* ACTIVITY *
The records below should be copied in full, exactly as shown.

(Stored items from a collection)
====

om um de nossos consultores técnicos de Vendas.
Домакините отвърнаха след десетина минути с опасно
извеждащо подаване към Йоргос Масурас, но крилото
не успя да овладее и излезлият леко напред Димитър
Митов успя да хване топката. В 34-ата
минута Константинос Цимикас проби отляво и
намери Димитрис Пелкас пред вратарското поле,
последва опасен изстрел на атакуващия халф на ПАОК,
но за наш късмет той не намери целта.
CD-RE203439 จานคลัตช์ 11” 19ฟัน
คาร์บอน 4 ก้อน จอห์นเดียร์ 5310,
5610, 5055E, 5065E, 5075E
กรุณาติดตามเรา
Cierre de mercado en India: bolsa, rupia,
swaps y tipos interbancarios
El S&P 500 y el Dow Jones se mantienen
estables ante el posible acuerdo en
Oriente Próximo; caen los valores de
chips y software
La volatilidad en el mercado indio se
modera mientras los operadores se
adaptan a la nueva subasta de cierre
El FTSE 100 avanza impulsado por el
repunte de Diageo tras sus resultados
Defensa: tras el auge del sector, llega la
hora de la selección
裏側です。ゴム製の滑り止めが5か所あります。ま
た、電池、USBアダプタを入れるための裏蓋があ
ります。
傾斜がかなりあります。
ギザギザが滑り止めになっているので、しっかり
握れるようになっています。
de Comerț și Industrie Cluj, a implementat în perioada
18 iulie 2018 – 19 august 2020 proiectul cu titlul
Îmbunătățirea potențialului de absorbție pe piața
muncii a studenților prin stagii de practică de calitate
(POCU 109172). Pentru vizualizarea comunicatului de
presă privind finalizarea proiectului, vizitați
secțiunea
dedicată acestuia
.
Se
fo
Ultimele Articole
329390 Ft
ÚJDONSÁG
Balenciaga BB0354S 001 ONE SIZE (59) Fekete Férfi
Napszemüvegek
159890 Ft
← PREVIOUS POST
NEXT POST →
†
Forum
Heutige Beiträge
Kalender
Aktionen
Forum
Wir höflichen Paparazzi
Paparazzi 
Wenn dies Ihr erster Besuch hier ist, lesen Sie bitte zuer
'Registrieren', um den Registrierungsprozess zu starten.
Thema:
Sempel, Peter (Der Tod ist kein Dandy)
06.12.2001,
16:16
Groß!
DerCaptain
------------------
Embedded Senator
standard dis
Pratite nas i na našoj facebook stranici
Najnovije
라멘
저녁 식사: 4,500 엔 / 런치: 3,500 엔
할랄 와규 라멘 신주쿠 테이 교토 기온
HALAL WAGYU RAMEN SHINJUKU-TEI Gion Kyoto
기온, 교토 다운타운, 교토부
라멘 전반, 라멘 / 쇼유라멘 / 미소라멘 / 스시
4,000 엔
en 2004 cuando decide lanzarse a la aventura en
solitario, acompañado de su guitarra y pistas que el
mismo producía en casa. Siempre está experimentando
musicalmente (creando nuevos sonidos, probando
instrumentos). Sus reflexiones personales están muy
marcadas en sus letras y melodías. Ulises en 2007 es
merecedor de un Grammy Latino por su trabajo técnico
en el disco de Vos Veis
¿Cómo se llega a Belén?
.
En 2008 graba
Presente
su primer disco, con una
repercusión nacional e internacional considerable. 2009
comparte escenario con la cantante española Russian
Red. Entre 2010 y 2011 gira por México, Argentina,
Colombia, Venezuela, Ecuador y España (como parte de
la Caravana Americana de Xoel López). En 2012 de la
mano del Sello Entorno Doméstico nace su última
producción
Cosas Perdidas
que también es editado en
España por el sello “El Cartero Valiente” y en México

====

* SOLUTION FOR THIS TASK *
om um de nossos consultores técnicos de Vendas.
Домакините отвърнаха след десетина минути с опасно
извеждащо подаване към Йоргос Масурас, но крилото
не успя да овладее и излезлият леко напред Димитър
Митов успя да хване топката. В 34-ата
минута Константинос Цимикас проби отляво и
намери Димитрис Пелкас пред вратарското поле,
последва опасен изстрел на атакуващия халф на ПАОК,
но за наш късмет той не намери целта.
CD-RE203439 จานคลัตช์ 11” 19ฟัน
คาร์บอน 4 ก้อน จอห์นเดียร์ 5310,
5610, 5055E, 5065E, 5075E
กรุณาติดตามเรา
Cierre de mercado en India: bolsa, rupia,
swaps y tipos interbancarios
El S&P 500 y el Dow Jones se mantienen
estables ante el posible acuerdo en
Oriente Próximo; caen los valores de
chips y software
La volatilidad en el mercado indio se
modera mientras los operadores se
adaptan a la nueva subasta de cierre
El FTSE 100 avanza impulsado por el
repunte de Diageo tras sus resultados
Defensa: tras el auge del sector, llega la
hora de la selección
裏側です。ゴム製の滑り止めが5か所あります。ま
た、電池、USBアダプタを入れるための裏蓋があ
ります。
傾斜がかなりあります。
ギザギザが滑り止めになっているので、しっかり
握れるようになっています。
de Comerț și Industrie Cluj, a implementat în perioada
18 iulie 2018 – 19 august 2020 proiectul cu titlul
Îmbunătățirea potențialului de absorbție pe piața
muncii a studenților prin stagii de practică de calitate
(POCU 109172). Pentru vizualizarea comunicatului de
presă privind finalizarea proiectului, vizitați
secțiunea
dedicată acestuia
.
Se
fo
Ultimele Articole
329390 Ft
ÚJDONSÁG
Balenciaga BB0354S 001 ONE SIZE (59) Fekete Férfi
Napszemüvegek
159890 Ft
← PREVIOUS POST
NEXT POST →
†
Forum
Heutige Beiträge
Kalender
Aktionen
Forum
Wir höflichen Paparazzi
Paparazzi 
Wenn dies Ihr erster Besuch hier ist, lesen Sie bitte zuer
'Registrieren', um den Registrierungsprozess zu starten.
Thema:
Sempel, Peter (Der Tod ist kein Dandy)
06.12.2001,
16:16
Groß!
DerCaptain
------------------
Embedded Senator
standard dis
Pratite nas i na našoj facebook stranici
Najnovije
라멘
저녁 식사: 4,500 엔 / 런치: 3,500 엔
할랄 와규 라멘 신주쿠 테이 교토 기온
HALAL WAGYU RAMEN SHINJUKU-TEI Gion Kyoto
기온, 교토 다운타운, 교토부
라멘 전반, 라멘 / 쇼유라멘 / 미소라멘 / 스시
4,000 엔
en 2004 cuando decide lanzarse a la aventura en
solitario, acompañado de su guitarra y pistas que el
mismo producía en casa. Siempre está experimentando
musicalmente (creando nuevos sonidos, probando
instrumentos). Sus reflexiones personales están muy
marcadas en sus letras y melodías. Ulises en 2007 es
merecedor de un Grammy Latino por su trabajo técnico
en el disco de Vos Veis
¿Cómo se llega a Belén?
.
En 2008 graba
Presente
su primer disco, con una
repercusión nacional e internacional considerable. 2009
comparte escenario con la cantante española Russian
Red. Entre 2010 y 2011 gira por México, Argentina,
Colombia, Venezuela, Ecuador y España (como parte de
la Caravana Americana de Xoel López). En 2012 de la
mano del Sello Entorno Doméstico nace su última
producción
Cosas Perdidas
que también es editado en
España por el sello “El Cartero Valiente” y en México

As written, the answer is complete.